┌──
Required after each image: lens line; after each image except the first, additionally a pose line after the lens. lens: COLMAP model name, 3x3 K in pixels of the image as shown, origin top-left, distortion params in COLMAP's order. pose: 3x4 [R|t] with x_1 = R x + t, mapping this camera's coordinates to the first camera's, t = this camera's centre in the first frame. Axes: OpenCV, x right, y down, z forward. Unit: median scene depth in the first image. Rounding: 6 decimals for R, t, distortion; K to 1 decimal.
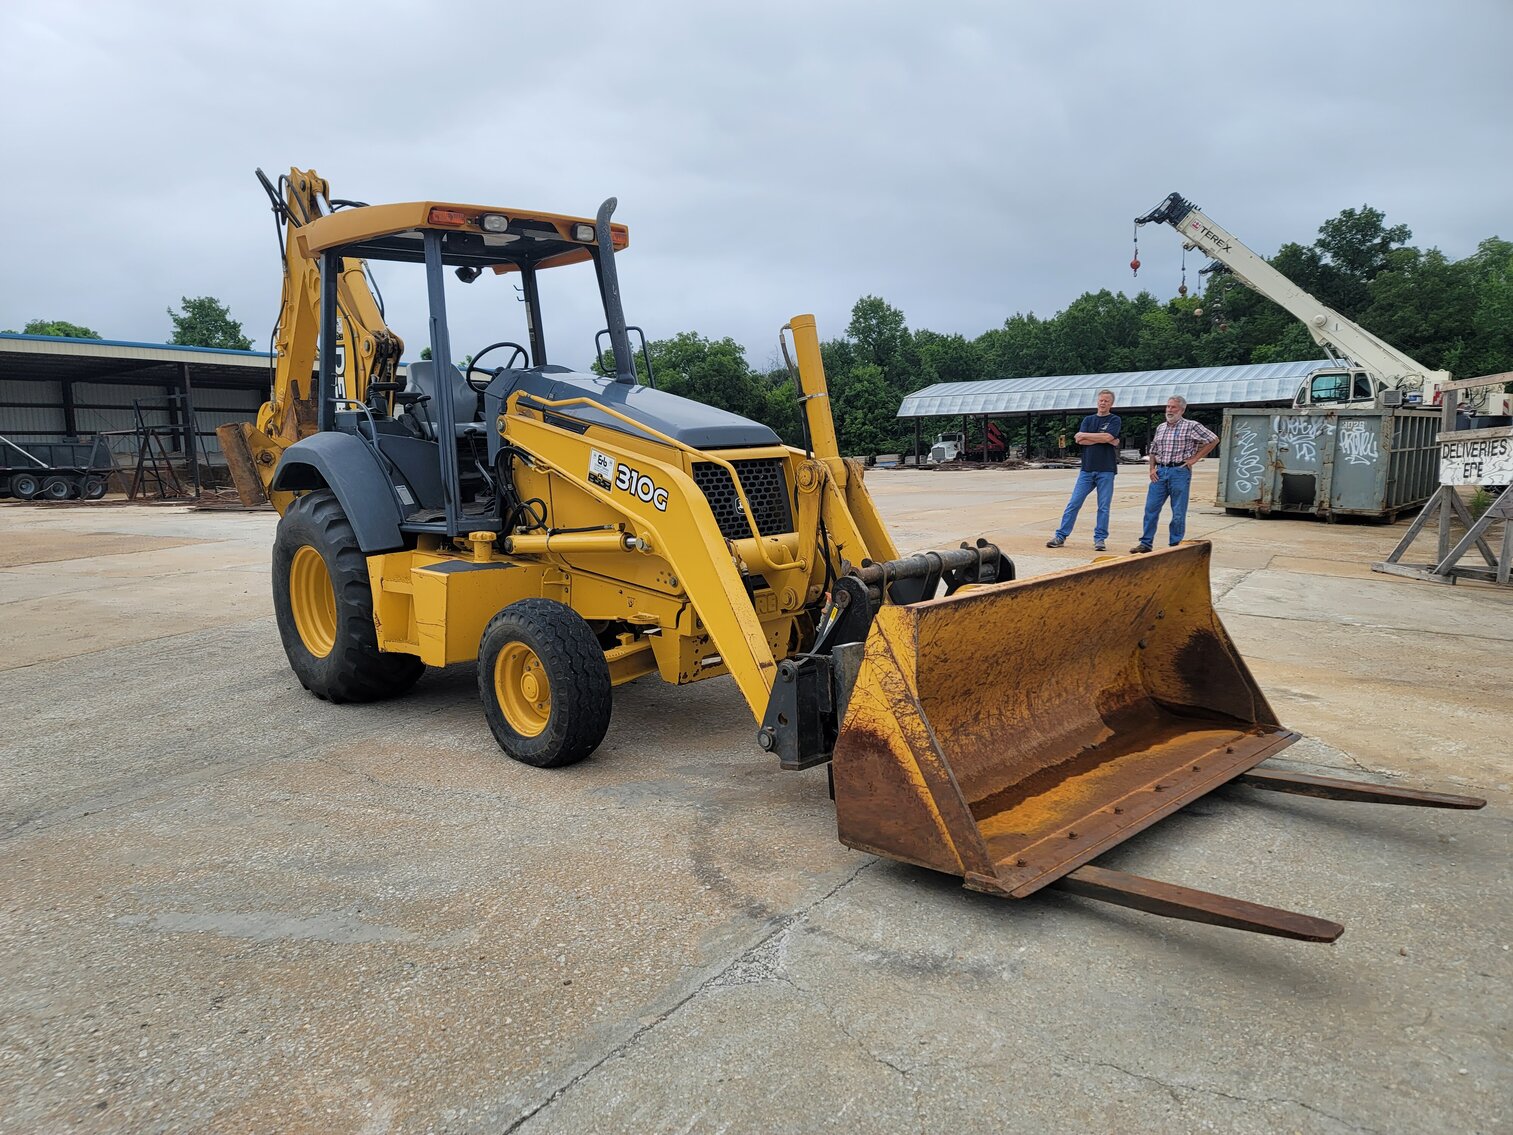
lens RADIAL K [[1104.5, 0, 731.5], [0, 1104.5, 565.8], [0, 0, 1]] dist [0.081527, -0.073322]
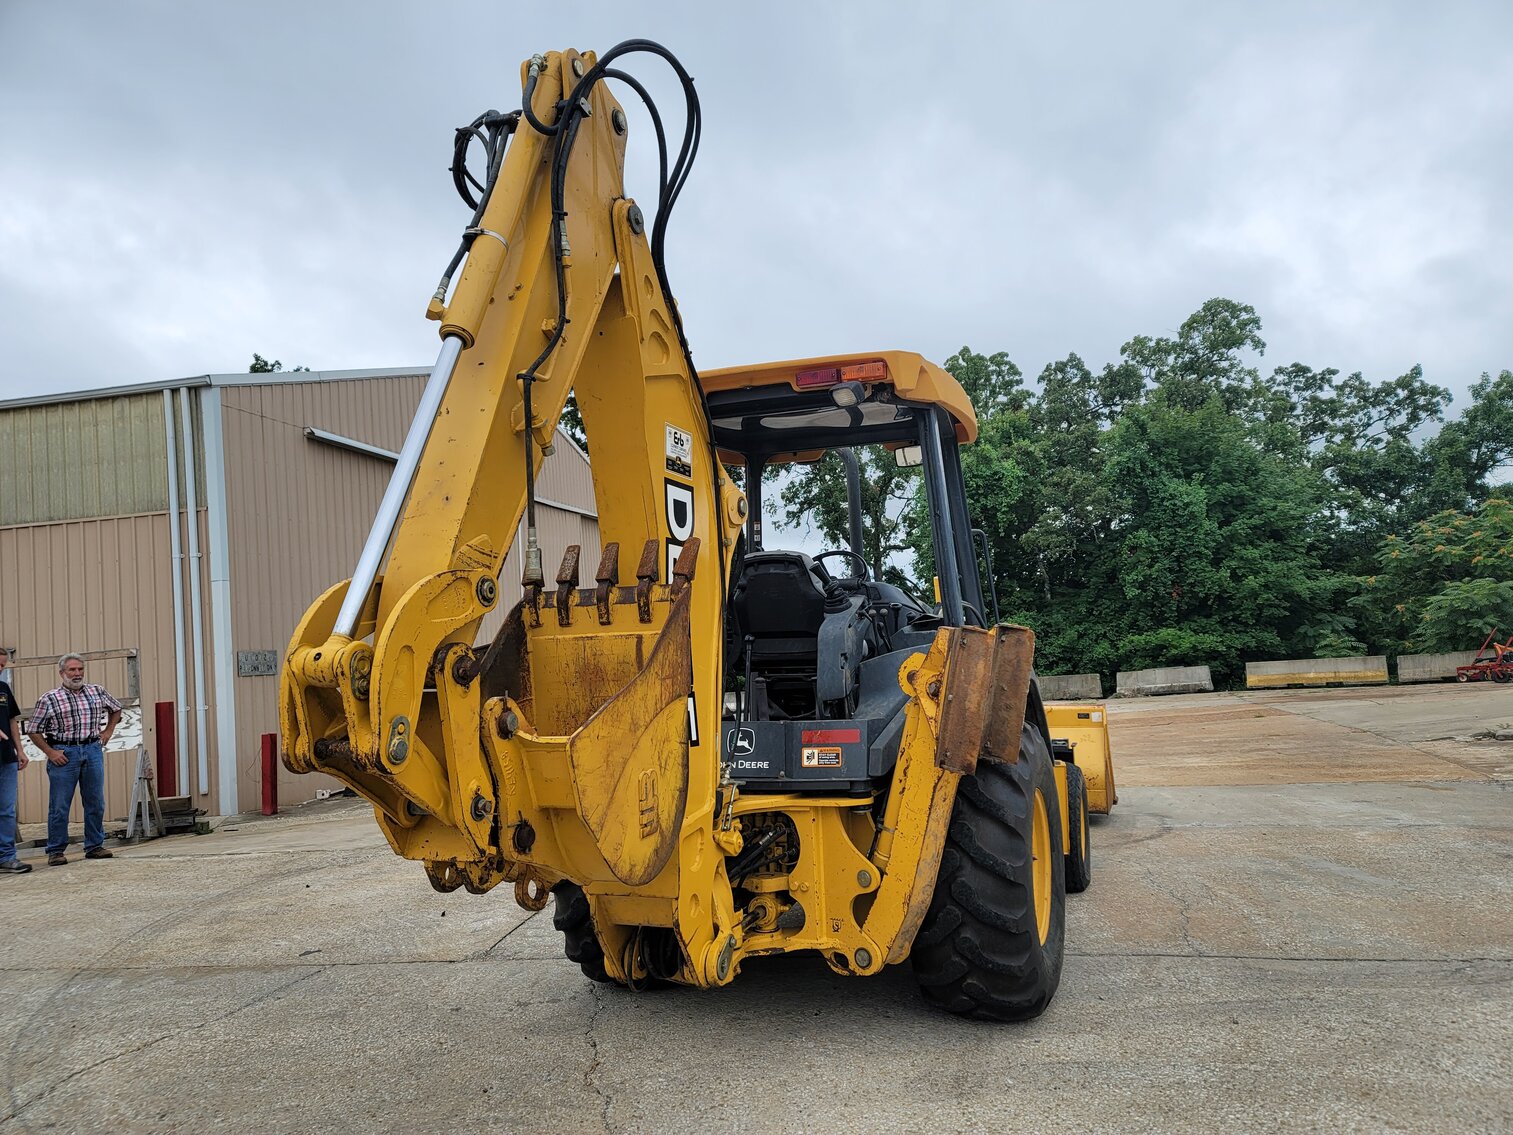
lens RADIAL K [[1093.0, 0, 769.3], [0, 1093.0, 578.2], [0, 0, 1]] dist [0.090922, -0.082171]
pose [[-0.418833, 0.095484, 0.903029, -1.269178], [0.170449, 0.985047, -0.025100, -0.218153], [-0.891923, 0.143408, -0.428845, 1.871847]]
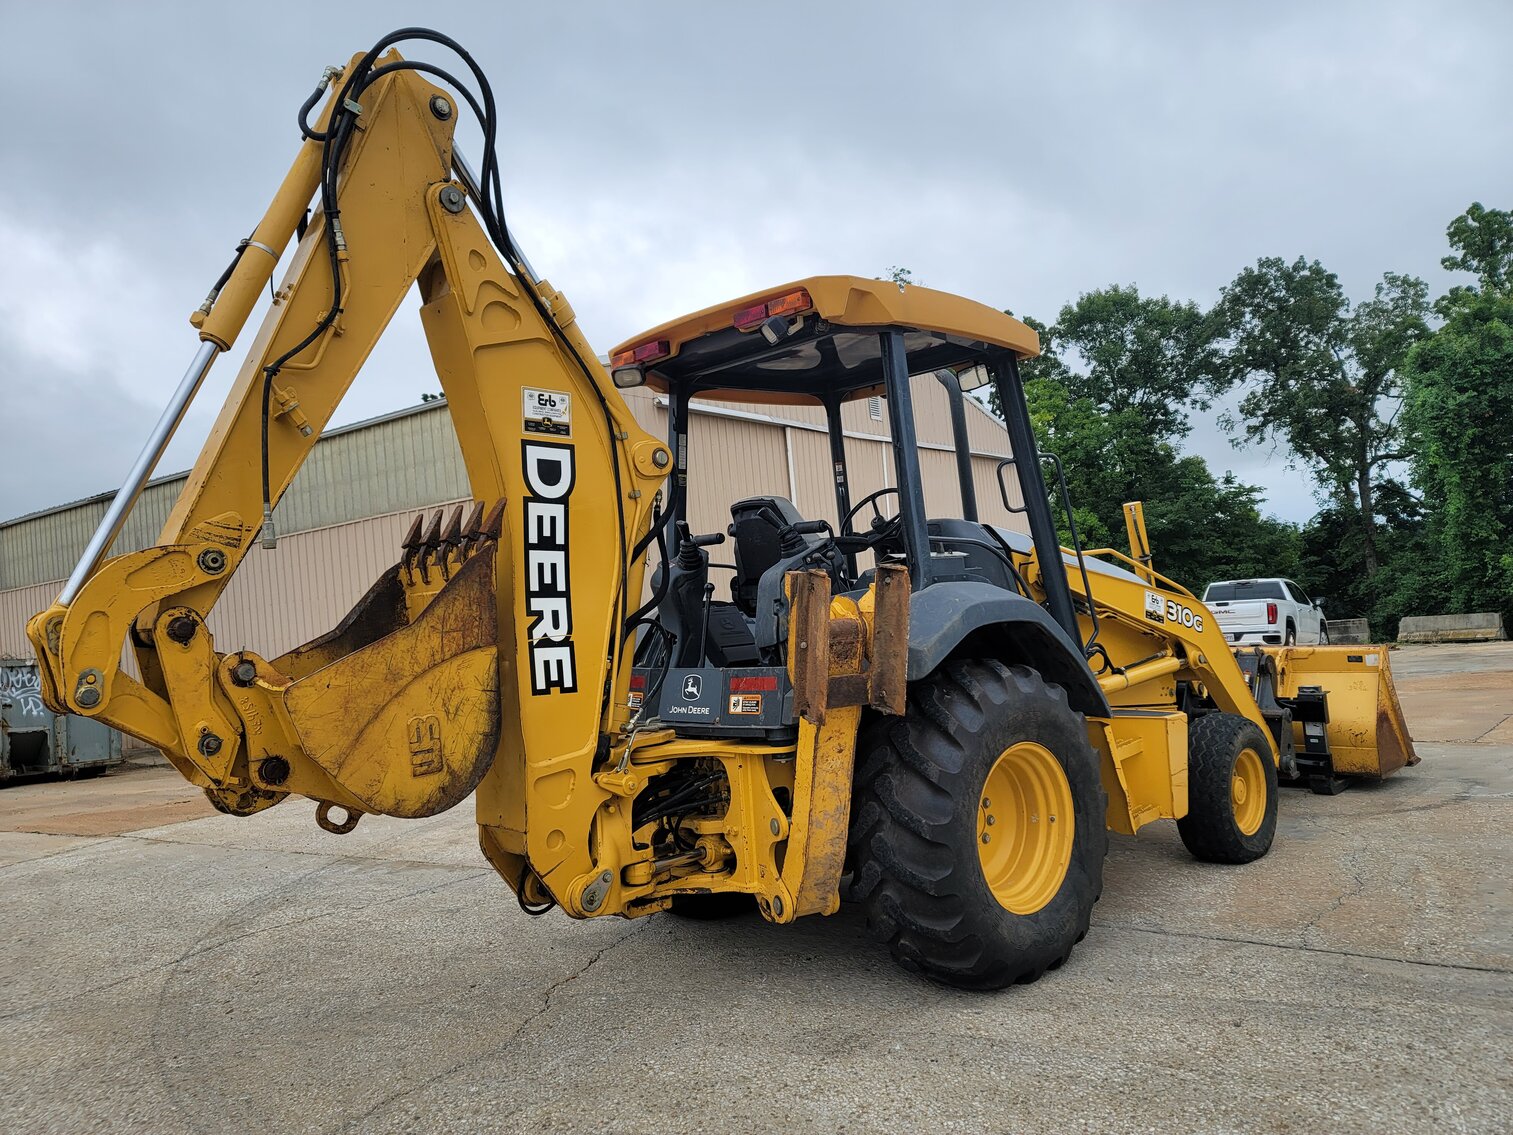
lens RADIAL K [[1090.9, 0, 749.6], [0, 1090.9, 578.0], [0, 0, 1]] dist [0.091218, -0.084898]
pose [[0.009646, 0.051385, 0.998632, -1.351638], [0.197631, 0.978882, -0.052277, -0.145858], [-0.980229, 0.197865, -0.000713, 1.466418]]
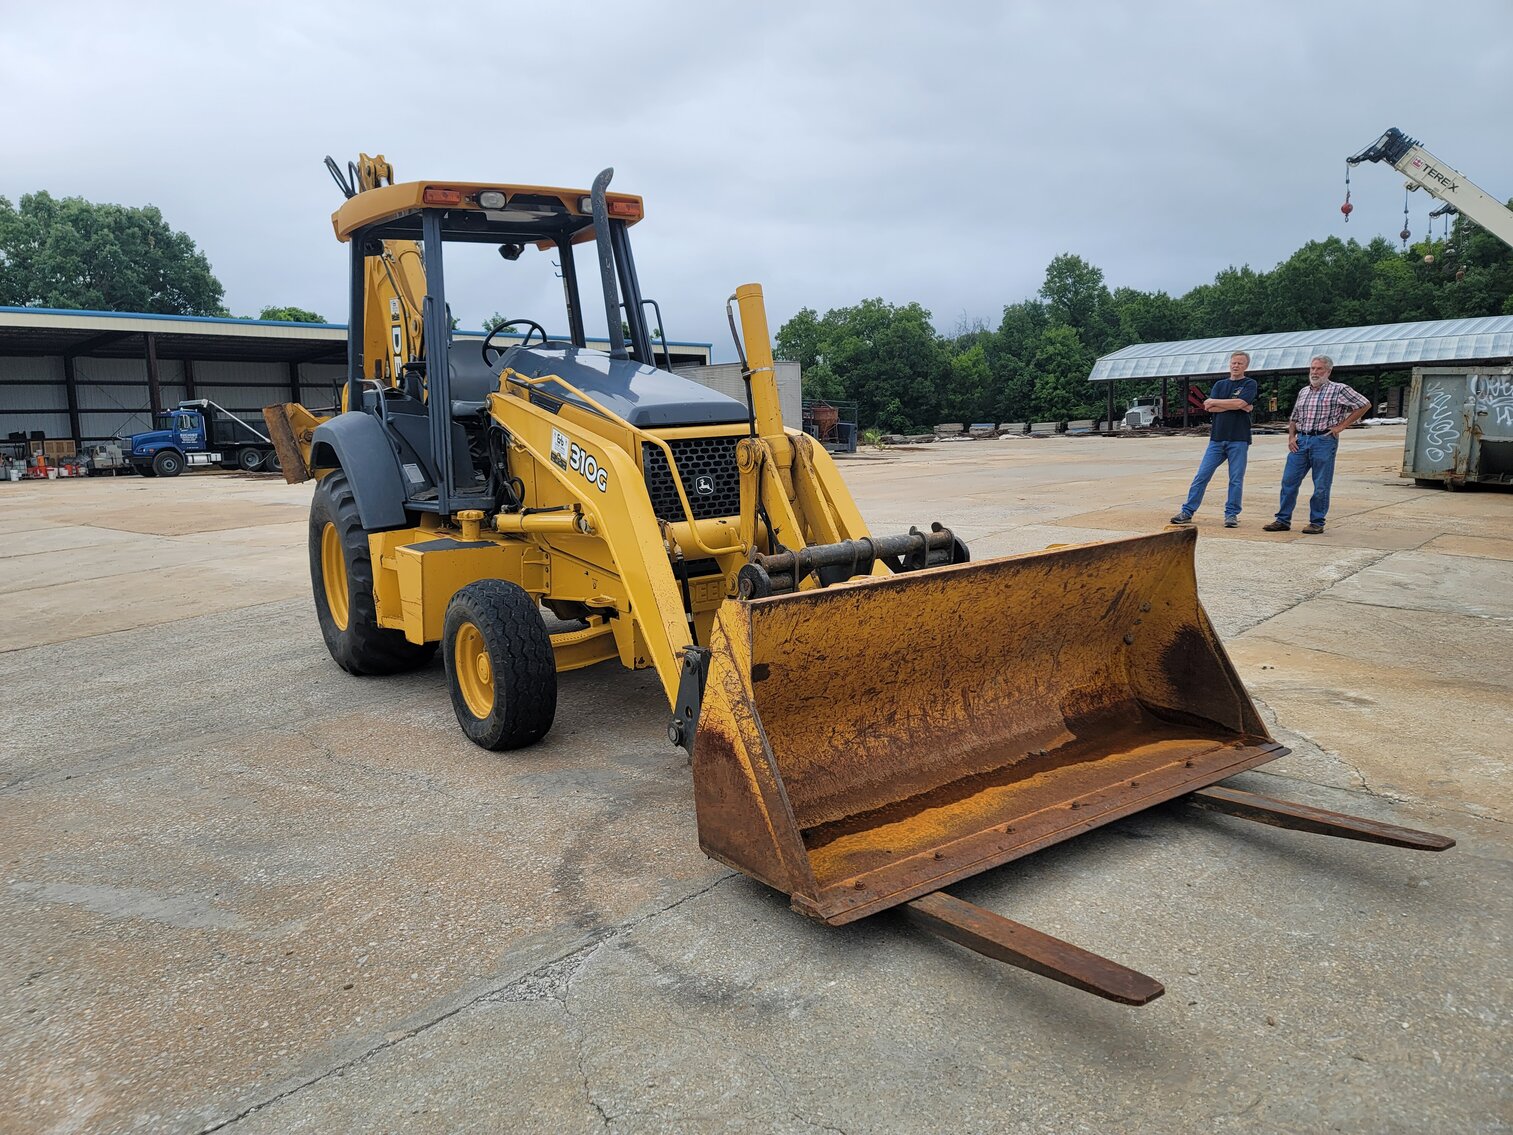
lens RADIAL K [[1101.7, 0, 735.0], [0, 1101.7, 549.8], [0, 0, 1]] dist [0.092096, -0.094847]
pose [[0.985841, 0.009961, -0.167384, 0.206641], [-0.007606, 0.999863, 0.014708, -0.013384], [0.167508, -0.013227, 0.985782, 0.062179]]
└──
### TASK STATEMENT
Print the listing above line for line, without the pictures.

### EXPECTED OUTPUT
Required after each image: lens line; after each image except the first, additionally a pose line after the lens. lens: COLMAP model name, 3x3 K in pixels of the image as shown, origin top-left, distortion params in COLMAP's order. pose: 3x4 [R|t] with x_1 = R x + t, mapping this camera's coordinates to the first camera's, t = this camera's centre in the first frame. Axes: OpenCV, x right, y down, z forward. Unit: median scene depth in the first image. Rounding: 6 decimals for R, t, distortion; K to 1 decimal.
lens RADIAL K [[1104.5, 0, 731.5], [0, 1104.5, 565.8], [0, 0, 1]] dist [0.081527, -0.073322]
lens RADIAL K [[1093.0, 0, 769.3], [0, 1093.0, 578.2], [0, 0, 1]] dist [0.090922, -0.082171]
pose [[-0.418833, 0.095484, 0.903029, -1.269178], [0.170449, 0.985047, -0.025100, -0.218153], [-0.891923, 0.143408, -0.428845, 1.871847]]
lens RADIAL K [[1090.9, 0, 749.6], [0, 1090.9, 578.0], [0, 0, 1]] dist [0.091218, -0.084898]
pose [[0.009646, 0.051385, 0.998632, -1.351638], [0.197631, 0.978882, -0.052277, -0.145858], [-0.980229, 0.197865, -0.000713, 1.466418]]
lens RADIAL K [[1101.7, 0, 735.0], [0, 1101.7, 549.8], [0, 0, 1]] dist [0.092096, -0.094847]
pose [[0.985841, 0.009961, -0.167384, 0.206641], [-0.007606, 0.999863, 0.014708, -0.013384], [0.167508, -0.013227, 0.985782, 0.062179]]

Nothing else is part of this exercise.